Children with Special Needs Benefit from Horseback Riding
Most of us hear the word therapy and think it means waiting too long for an appointment in a bland, grey-carpeted lounge, shifting on the cracking vinyl of hard chairs and sighing along with the rest of the clients. Not so at Bit by Bit.
Just north of Tulsa, a stable of 17 horses and a volunteer staff of 100 help area children find the benefits of therapeutic riding. Linda Barron, executive director of Bit by Bit, began the program 17 years ago as a way to transition into retirement and help her community. Barron retired, and then un-retired to muck the stalls and groom the horses and watch the children grow.
According to Barron, therapeutic riding has origins that reach back to Europe in the 1800s. A dressage rider was infected with polio, and had made returning to her horse a primary goal. Her therapist noticed that the rider was making faster rehabilitation process than her other clients, the only difference being horseback riding.
Barron explained that therapeutic riding helps to work the musculature of any “child with any identified special need, from a very involved quadriplegic rider to a rider with a tracheotomy to ADHD, cognitive delays, emotional delays, emotional disturbances, or issues that occur alongside other primary diagnoses.”
With degrees in special education and an extensive equine background, Barron understands what horseback riding can do for children with special needs. Along with the core muscle work, riding also promotes emotional growth and cognitive development.
“Horses move three dimensionally,” she said, “just like humans do.” As we walk forward, our entire body shifts with us through space. Often, the participants at Bit By Bit have little opportunity to use the muscles from the shoulders to the pelvis, Barron explained. Riding on a horse, in specific positions, “duplicates this movement,” which allows the muscles to be worked. Additionally, this lights up the areas of the brain that coordinate with those muscles. In other words, a child with special needs may have lost the brain inventory associated with these body movements, and riding helps to refresh that memory.

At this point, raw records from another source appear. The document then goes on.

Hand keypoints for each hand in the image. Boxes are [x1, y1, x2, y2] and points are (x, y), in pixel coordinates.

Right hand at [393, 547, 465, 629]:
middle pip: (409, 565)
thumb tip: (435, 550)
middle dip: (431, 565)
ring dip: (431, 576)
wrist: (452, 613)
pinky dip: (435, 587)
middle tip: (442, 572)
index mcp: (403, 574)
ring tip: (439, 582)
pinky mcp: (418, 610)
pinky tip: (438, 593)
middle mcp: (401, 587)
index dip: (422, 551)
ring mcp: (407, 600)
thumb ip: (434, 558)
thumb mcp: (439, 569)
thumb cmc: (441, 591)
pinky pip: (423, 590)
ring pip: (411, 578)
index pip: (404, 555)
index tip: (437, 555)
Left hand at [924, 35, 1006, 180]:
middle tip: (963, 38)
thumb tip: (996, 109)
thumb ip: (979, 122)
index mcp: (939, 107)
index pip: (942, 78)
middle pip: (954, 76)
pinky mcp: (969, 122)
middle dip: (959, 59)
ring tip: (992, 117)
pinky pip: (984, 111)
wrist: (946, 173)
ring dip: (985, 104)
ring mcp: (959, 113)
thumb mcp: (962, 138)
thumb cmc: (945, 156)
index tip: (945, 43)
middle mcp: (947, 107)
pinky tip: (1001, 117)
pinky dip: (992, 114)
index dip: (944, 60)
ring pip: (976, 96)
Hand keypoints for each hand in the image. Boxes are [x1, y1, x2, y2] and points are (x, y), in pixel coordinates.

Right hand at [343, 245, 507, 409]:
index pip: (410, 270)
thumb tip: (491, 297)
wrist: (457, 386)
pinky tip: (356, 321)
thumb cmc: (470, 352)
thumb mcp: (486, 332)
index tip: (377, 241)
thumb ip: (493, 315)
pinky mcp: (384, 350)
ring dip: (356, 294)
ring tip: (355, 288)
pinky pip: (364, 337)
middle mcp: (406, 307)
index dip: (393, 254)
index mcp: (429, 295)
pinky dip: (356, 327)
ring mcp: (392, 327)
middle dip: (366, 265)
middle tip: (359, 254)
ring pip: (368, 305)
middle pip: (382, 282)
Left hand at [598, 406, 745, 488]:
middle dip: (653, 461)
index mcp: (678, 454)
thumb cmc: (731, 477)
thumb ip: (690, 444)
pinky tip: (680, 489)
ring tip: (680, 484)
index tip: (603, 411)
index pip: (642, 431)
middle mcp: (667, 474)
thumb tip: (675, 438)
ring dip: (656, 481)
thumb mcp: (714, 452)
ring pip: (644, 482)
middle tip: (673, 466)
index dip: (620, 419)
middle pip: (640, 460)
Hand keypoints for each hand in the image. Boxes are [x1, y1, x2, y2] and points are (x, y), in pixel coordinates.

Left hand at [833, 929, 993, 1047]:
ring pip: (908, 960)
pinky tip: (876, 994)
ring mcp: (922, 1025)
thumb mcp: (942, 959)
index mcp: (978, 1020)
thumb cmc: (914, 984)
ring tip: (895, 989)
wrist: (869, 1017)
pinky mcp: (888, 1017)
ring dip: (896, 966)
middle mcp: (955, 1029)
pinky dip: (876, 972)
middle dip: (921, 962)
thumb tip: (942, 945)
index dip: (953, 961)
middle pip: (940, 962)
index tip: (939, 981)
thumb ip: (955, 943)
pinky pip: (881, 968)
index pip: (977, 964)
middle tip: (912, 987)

The benefits don’t end with physical or cognitive outcomes. “It is an entire body experience,” Barron said, “an emotional experience.” She said that it can be as simple seeing a wheelchair- bound woman sit high enough that not everyone is looking down on her. She said that when she hears a child sign her first word, or enunciate his first word, “it’s like magic.”
Barron said that therapeutic riding fills a void, and helps parents of children with special needs identify goals for their children. Often, Bit by Bit clients are released early from school, so that their participation is counted as part of classroom therapy. Volunteers take into consideration parental goals as well as students’ IEPs. She said it can even help students who have “tactile defensiveness.” For example, since all riders must wear helmets, this has opened some tactilely defensive children to learn to wear hats in the summer or winter, when protection offers safety.

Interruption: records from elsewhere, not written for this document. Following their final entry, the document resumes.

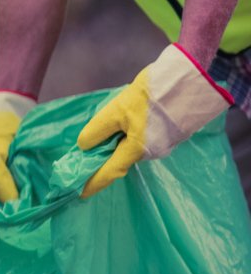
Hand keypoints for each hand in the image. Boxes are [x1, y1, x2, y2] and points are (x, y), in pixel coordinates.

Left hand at [77, 44, 231, 197]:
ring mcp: (163, 142)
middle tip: (81, 158)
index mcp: (138, 149)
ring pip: (131, 147)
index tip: (80, 194)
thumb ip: (99, 130)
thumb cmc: (154, 95)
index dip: (94, 182)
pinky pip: (141, 139)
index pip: (111, 171)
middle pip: (120, 158)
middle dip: (102, 159)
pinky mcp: (170, 132)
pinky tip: (122, 124)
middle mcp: (152, 151)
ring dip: (115, 144)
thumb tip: (84, 146)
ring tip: (99, 137)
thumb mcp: (118, 110)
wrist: (194, 79)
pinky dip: (127, 136)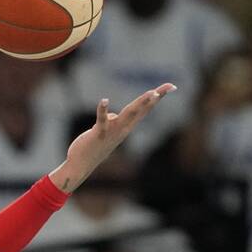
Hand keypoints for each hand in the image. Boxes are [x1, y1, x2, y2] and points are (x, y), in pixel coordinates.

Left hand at [59, 83, 175, 191]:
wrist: (82, 165)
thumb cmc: (94, 147)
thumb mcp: (106, 131)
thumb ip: (112, 122)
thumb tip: (113, 115)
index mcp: (126, 127)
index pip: (144, 109)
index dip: (157, 97)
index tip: (170, 86)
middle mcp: (123, 129)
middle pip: (141, 109)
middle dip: (154, 97)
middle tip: (167, 87)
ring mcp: (112, 131)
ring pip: (128, 114)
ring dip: (140, 103)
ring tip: (151, 92)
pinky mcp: (98, 133)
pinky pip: (102, 120)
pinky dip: (103, 110)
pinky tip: (104, 100)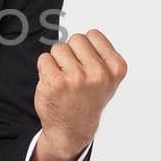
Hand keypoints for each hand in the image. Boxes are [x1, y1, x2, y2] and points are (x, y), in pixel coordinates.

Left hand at [30, 28, 126, 160]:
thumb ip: (101, 54)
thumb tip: (82, 32)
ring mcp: (77, 78)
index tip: (88, 66)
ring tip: (65, 80)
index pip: (93, 34)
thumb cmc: (88, 98)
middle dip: (71, 52)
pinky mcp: (56, 82)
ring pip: (59, 48)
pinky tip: (54, 85)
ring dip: (57, 61)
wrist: (72, 128)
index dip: (86, 48)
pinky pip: (44, 58)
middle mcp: (99, 73)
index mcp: (116, 68)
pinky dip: (45, 69)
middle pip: (76, 38)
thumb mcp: (108, 77)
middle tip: (74, 74)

Finally, Barron said her friends tease her when she says they have 74 clients, because families are touched by the positive effects on their children. She said riding helps children become more available for family events, enabling them to sit longer at a restaurant, for example. It also helps the often-isolated parent of the child with special needs gain a sense of belonging with other parents who are talking about homework and sports and schedules and grades. When the child is participating in and growing from Bit By Bit, the parents and the child have a physical activity that they can talk about. Barron said therapeutic riding treats the whole family.